Cualquier acontecimiento relevante, pasado el tiempo, mantiene su cuota legendaria, y da lo mismo que se trate de una tarde de toros con colofón de cogida mortal, que de una batalla. Lo que no resultaba nada legendario era escuchar, en aquellas veladas nocturnas de Ateca, las vejaciones de los republicanos a los conservadores que tenían algún patrimonio, ni la historia dramática del republicano escondido en una tumba del cementerio del pueblo para no ser encontrado por los vencedores de la guerra, al que su mujer acudía, cada noche, para llevarle algunas viandas. Lo terrible fue que, además de la entrega de alimentos, hubo alguna entrega lógica dentro de la relación marital, y la mujer se quedó embarazada. Naturalmente, no podía confesar que el hijo que llevaba en su vientre era un legítimo fruto del matrimonio, y hubo de sufrir la maledicencia y los insultos –ese «puta», soltado al paso– de sus pocos caritativos vecinos.
La misma proclamación de la II República, proveniente de unas elecciones municipales, resulta una extravagancia, pero el ambiente parecía propicio para no aguardar a unas elecciones generales, y se instauró con el aplauso de los intelectuales, algunos de los cuales, al poco tiempo, observando la deriva del exceso revolucionario, comenzaron a separarse, siendo un antecedente el «no es esto, no es esto» de Ortega y Gasset, en 1931.
Hace poco, releyendo las memorias de Niceto Alcalá Zamora, al que nadie podrá acusar de no ser republicano, puesto que era el presidente de la República, volví a encontrarme con uno de esos episodios, que siempre creí en la adolescencia que eran inventos del franquismo. Cerca de la sede de la Presidencia, hoy sede de la Autonomía de Madrid, hubo un incendio en una iglesia, intencionado como solía ser la costumbre. Don Niceto se preocupa de que se llame a los bomberos, y éstos acuden con presteza, pero al llegar a la iglesia incendiada se encuentran con un cordón de policías que, en lugar de prestarles ayuda y colaboración, les impiden el paso, siguiendo órdenes no se sabe de quién, seguramente de alguien que temía que la hoguera quedara en sólo cuatro imágenes de santos chamuscados.

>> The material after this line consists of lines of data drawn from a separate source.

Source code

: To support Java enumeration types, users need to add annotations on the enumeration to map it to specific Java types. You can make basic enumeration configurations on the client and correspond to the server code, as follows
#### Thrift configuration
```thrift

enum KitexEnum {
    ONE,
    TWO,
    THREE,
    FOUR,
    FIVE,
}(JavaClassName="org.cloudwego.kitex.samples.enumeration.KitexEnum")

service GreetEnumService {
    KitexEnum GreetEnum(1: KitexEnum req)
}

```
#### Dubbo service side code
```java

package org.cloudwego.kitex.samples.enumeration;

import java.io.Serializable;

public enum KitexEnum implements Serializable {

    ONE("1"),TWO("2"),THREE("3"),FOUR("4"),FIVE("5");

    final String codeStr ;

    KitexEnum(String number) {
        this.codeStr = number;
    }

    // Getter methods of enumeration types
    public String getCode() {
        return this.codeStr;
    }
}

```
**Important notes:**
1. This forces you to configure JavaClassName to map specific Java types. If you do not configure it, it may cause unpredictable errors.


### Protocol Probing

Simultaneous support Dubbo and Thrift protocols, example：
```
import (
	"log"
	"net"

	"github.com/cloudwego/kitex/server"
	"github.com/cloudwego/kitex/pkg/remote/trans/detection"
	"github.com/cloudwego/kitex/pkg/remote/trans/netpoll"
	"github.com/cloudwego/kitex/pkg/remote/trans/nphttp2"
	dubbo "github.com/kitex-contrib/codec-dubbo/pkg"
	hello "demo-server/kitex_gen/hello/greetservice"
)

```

Meses más tarde, un puñado de esos policías, marchan al domicilio del jefe de la oposición, Joaquín Calvo Sotelo, lo secuestran y lo asesinan, que es algo así como si, hoy, unos policías del Ministerio de Interior acudieran a la casa de Pedro Sánchez, lo sacaran a empujones y le pegaran unos tiros en la cabeza. Después, vendría el horror sobre el horror, donde los resentidos de cada bando, los envidiosos y los canallas sacaron lo peor del ser humano. Recuerdo, estremecido, oír contar a mi madre que vino un primo segundo de Calatayud con el que no mantenían mucha relación, vestido con uniforme falangista, preguntando si les molestaba alguno del pueblo, y mi abuela tuvo las agallas de contestar que allí, el único que molestaba era él. Pero los matones existían, los frustrados, los asesinos vocacionales que sólo necesitan la bandera de una patria o de una revolución para dedicarse a lo que les gusta, con la seguridad de que la bandera o la revolución rodearían de impunidad sus fechorías.
¿Y eso es para sentirse orgulloso? ¿Y ése es un tiempo al que se intenta volver como epítome de la sociedad feliz?
Recuerdo a mis tíos Bernabé y Manolo; a mis tías, Gloria y María, zurciendo calcetines, mientras Arsenio, un vecino, cuenta historias que yo creo que no me interesan, pero que eran novelas terribles, películas de terror rodadas en el plató de la vida. Y, por eso, cuando veo a esos jóvenes, exhibir con orgullo la bandera republicana, siento una lástima confusa, porque no estoy seguro si es que les han mentido sus padres o enarbolan su desconocimiento con el entusiasmo del que sólo son capaces los ignorantes profundos.